Technology has enabled spontaneity and immediacy in film for capturing the most authentic; and simultaneously changed cinema’s ontological relationship with the world. The exploration of digital medium seems to have bilateral meanings to the functions of films: Dogme 95, while fully recognizes the fictitious nature in their subjects, utilizes the handheld camera and appropriates lighting that aesthetically accentuate the reality at the expense of “what is representing”; and the post-production added to a single-shot long take in Sokurov’s constructs a new code of cinematic representation, wandering between history and imagination beyond our intimate senses.
Comments from Professor
A+
This superb essay presents a sophisticated argument with regard to how the relationship between reality & artifice has been modified in digital cinema for both practitioners and film audiences alike. The analysis of the chosen texts by Von Trier and Sokurov is wonderfully attentive to detail, with well-chosen textual examples as well as secondary readings that help bolster the argument. The discussion of sound design in all three films is likewise insightful in its observations, particularly with respect to the musical. Outstanding work!
Works Cited
Bazin, Andre. “The Ontology of the Photographic Image”. Film Quarterly, vol. 13, no. 4, 1960, pp.4-9.
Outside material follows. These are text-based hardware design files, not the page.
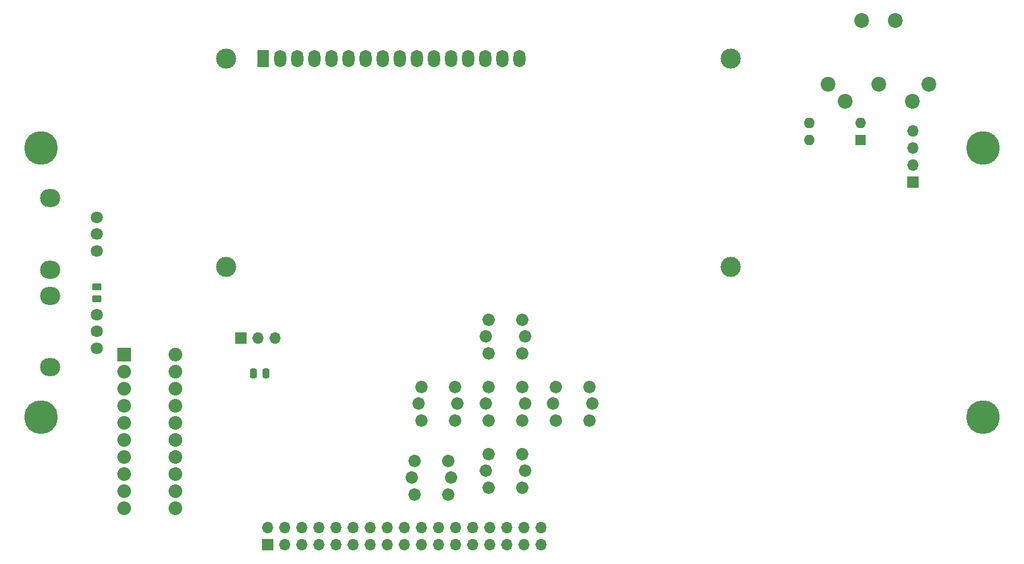
<source format=gbs>
G04 #@! TF.GenerationSoftware,KiCad,Pcbnew,(6.0.2)*
G04 #@! TF.CreationDate,2022-08-07T22:21:35-07:00*
G04 #@! TF.ProjectId,LightDrumInterface,4c696768-7444-4727-956d-496e74657266,rev?*
G04 #@! TF.SameCoordinates,Original*
G04 #@! TF.FileFunction,Soldermask,Bot*
G04 #@! TF.FilePolarity,Negative*
%FSLAX46Y46*%
G04 Gerber Fmt 4.6, Leading zero omitted, Abs format (unit mm)*
G04 Created by KiCad (PCBNEW (6.0.2)) date 2022-08-07 22:21:35*
%MOMM*%
%LPD*%
G01*
G04 APERTURE LIST*
G04 Aperture macros list*
%AMRoundRect*
0 Rectangle with rounded corners*
0 $1 Rounding radius*
0 $2 $3 $4 $5 $6 $7 $8 $9 X,Y pos of 4 corners*
0 Add a 4 corners polygon primitive as box body*
4,1,4,$2,$3,$4,$5,$6,$7,$8,$9,$2,$3,0*
0 Add four circle primitives for the rounded corners*
1,1,$1+$1,$2,$3*
1,1,$1+$1,$4,$5*
1,1,$1+$1,$6,$7*
1,1,$1+$1,$8,$9*
0 Add four rect primitives between the rounded corners*
20,1,$1+$1,$2,$3,$4,$5,0*
20,1,$1+$1,$4,$5,$6,$7,0*
20,1,$1+$1,$6,$7,$8,$9,0*
20,1,$1+$1,$8,$9,$2,$3,0*%
G04 Aperture macros list end*
%ADD10C,2.200000*%
%ADD11C,5.000000*%
%ADD12R,2.032000X2.032000*%
%ADD13C,2.032000*%
%ADD14C,1.850000*%
%ADD15R,1.600000X1.600000*%
%ADD16O,1.600000X1.600000*%
%ADD17R,1.700000X1.700000*%
%ADD18O,1.700000X1.700000*%
%ADD19O,3.000000X2.700000*%
%ADD20C,1.800000*%
%ADD21C,3.000000*%
%ADD22R,1.800000X2.600000*%
%ADD23O,1.800000X2.600000*%
%ADD24RoundRect,0.250000X0.250000X0.475000X-0.250000X0.475000X-0.250000X-0.475000X0.250000X-0.475000X0*%
%ADD25RoundRect,0.250000X0.450000X-0.262500X0.450000X0.262500X-0.450000X0.262500X-0.450000X-0.262500X0*%
G04 APERTURE END LIST*
D10*
X150940000Y-40500000D03*
X158440000Y-40500000D03*
X165940000Y-40500000D03*
X153440000Y-43000000D03*
X163440000Y-43000000D03*
X155940000Y-31000000D03*
X160940000Y-31000000D03*
D11*
X33940000Y-90000000D03*
X33940000Y-50000000D03*
D12*
X46237500Y-80677500D03*
D13*
X46237500Y-83217500D03*
X46237500Y-85757500D03*
X46237500Y-88297500D03*
X46237500Y-90837500D03*
X46237500Y-93377500D03*
X46237500Y-95917500D03*
X46237500Y-98457500D03*
X46237500Y-100997500D03*
X46237500Y-103537500D03*
X53857500Y-103537500D03*
X53857500Y-100997500D03*
X53857500Y-98457500D03*
X53857500Y-95917500D03*
X53857500Y-93377500D03*
X53857500Y-90837500D03*
X53857500Y-88297500D03*
X53857500Y-85757500D03*
X53857500Y-83217500D03*
X53857500Y-80677500D03*
D14*
X89440000Y-96500000D03*
X94440000Y-96500000D03*
X89440000Y-101500000D03*
X94440000Y-101500000D03*
X89040000Y-99000000D03*
X94840000Y-99000000D03*
X110440000Y-85500000D03*
X115440000Y-85500000D03*
X110440000Y-90500000D03*
X115440000Y-90500000D03*
X110040000Y-88000000D03*
X115840000Y-88000000D03*
X100440000Y-75500000D03*
X105440000Y-75500000D03*
X100440000Y-80500000D03*
X105440000Y-80500000D03*
X100040000Y-78000000D03*
X105840000Y-78000000D03*
D15*
X155740000Y-48775000D03*
D16*
X155740000Y-46235000D03*
X148120000Y-46235000D03*
X148120000Y-48775000D03*
D17*
X63650000Y-78250000D03*
D18*
X66190000Y-78250000D03*
X68730000Y-78250000D03*
D11*
X173940000Y-90000000D03*
D14*
X100440000Y-95500000D03*
X105440000Y-95500000D03*
X100440000Y-100500000D03*
X105440000Y-100500000D03*
X100040000Y-98000000D03*
X105840000Y-98000000D03*
D11*
X173940000Y-50000000D03*
D17*
X163500000Y-55000000D03*
D18*
X163500000Y-52460000D03*
X163500000Y-49920000D03*
X163500000Y-47380000D03*
D14*
X90440000Y-85500000D03*
X95440000Y-85500000D03*
X90440000Y-90500000D03*
X95440000Y-90500000D03*
X90040000Y-88000000D03*
X95840000Y-88000000D03*
D19*
X35250000Y-82550000D03*
X35250000Y-71950000D03*
D20*
X42250000Y-79750000D03*
X42250000Y-77250000D03*
X42250000Y-74750000D03*
D14*
X100440000Y-85500000D03*
X105440000Y-85500000D03*
X100440000Y-90500000D03*
X105440000Y-90500000D03*
X100040000Y-88000000D03*
X105840000Y-88000000D03*
D21*
X61440900Y-36642500D03*
X136440000Y-36642500D03*
X136439480Y-67643200D03*
X61440900Y-67643200D03*
D22*
X66940000Y-36642500D03*
D23*
X69480000Y-36642500D03*
X72020000Y-36642500D03*
X74560000Y-36642500D03*
X77100000Y-36642500D03*
X79640000Y-36642500D03*
X82180000Y-36642500D03*
X84720000Y-36642500D03*
X87260000Y-36642500D03*
X89800000Y-36642500D03*
X92340000Y-36642500D03*
X94880000Y-36642500D03*
X97420000Y-36642500D03*
X99960000Y-36642500D03*
X102500000Y-36642500D03*
X105040000Y-36642500D03*
D19*
X35250000Y-68050000D03*
X35250000Y-57450000D03*
D20*
X42250000Y-65250000D03*
X42250000Y-62750000D03*
X42250000Y-60250000D03*
D24*
X67390000Y-83500000D03*
X65490000Y-83500000D03*
D25*
X42250000Y-72412500D03*
X42250000Y-70587500D03*
D17*
X67640000Y-109000000D03*
D18*
X67640000Y-106460000D03*
X70180000Y-109000000D03*
X70180000Y-106460000D03*
X72720000Y-109000000D03*
X72720000Y-106460000D03*
X75260000Y-109000000D03*
X75260000Y-106460000D03*
X77800000Y-109000000D03*
X77800000Y-106460000D03*
X80340000Y-109000000D03*
X80340000Y-106460000D03*
X82880000Y-109000000D03*
X82880000Y-106460000D03*
X85420000Y-109000000D03*
X85420000Y-106460000D03*
X87960000Y-109000000D03*
X87960000Y-106460000D03*
X90500000Y-109000000D03*
X90500000Y-106460000D03*
X93040000Y-109000000D03*
X93040000Y-106460000D03*
X95580000Y-109000000D03*
X95580000Y-106460000D03*
X98120000Y-109000000D03*
X98120000Y-106460000D03*
X100660000Y-109000000D03*
X100660000Y-106460000D03*
X103200000Y-109000000D03*
X103200000Y-106460000D03*
X105740000Y-109000000D03*
X105740000Y-106460000D03*
X108280000Y-109000000D03*
X108280000Y-106460000D03*
M02*

</source>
Chion, Michel. The Voice in Cinema, Columbia University Press, 1999, pp. 49-57.
Christensen, Ove. “Spastic Aesthetics – The Idiots”. A Danish Journal of Film Studies, no. 10, 2000, pp. 35-46
Christensen, Ove. “Aesthetic Illusions – The Aesthetics of Dogma 95”. A Danish Journal of Film Studies, no. 10, 2000, pp. 111-122.
L. Nagib, C. Mello. Realism and the Audiovisual Media, Springer, 2009, pp. 21.
Oxholm, Jan. “The ultimate Dogma film. An interview with Jens Albinus and Louise Hassing on Dogma 2 – The Idiots”. A Danish Journal of Film Studies, no. 10, 2000, pp. 11-34.
Ravetto-Biagioli, Kriss. Mythopoetic Cinema: On the Ruins of European Identity, Columbia
University Press, 2017, pp. 82.
Sperb, Jason. Filckers of Film: Nostalgia in the Time of Digital Cinema,
Rutgers University Press, 2015, pp. 14-16.
Zimmer, Catherine. Surveillance Cinema, NYU Press, 2015, pp. 90-91.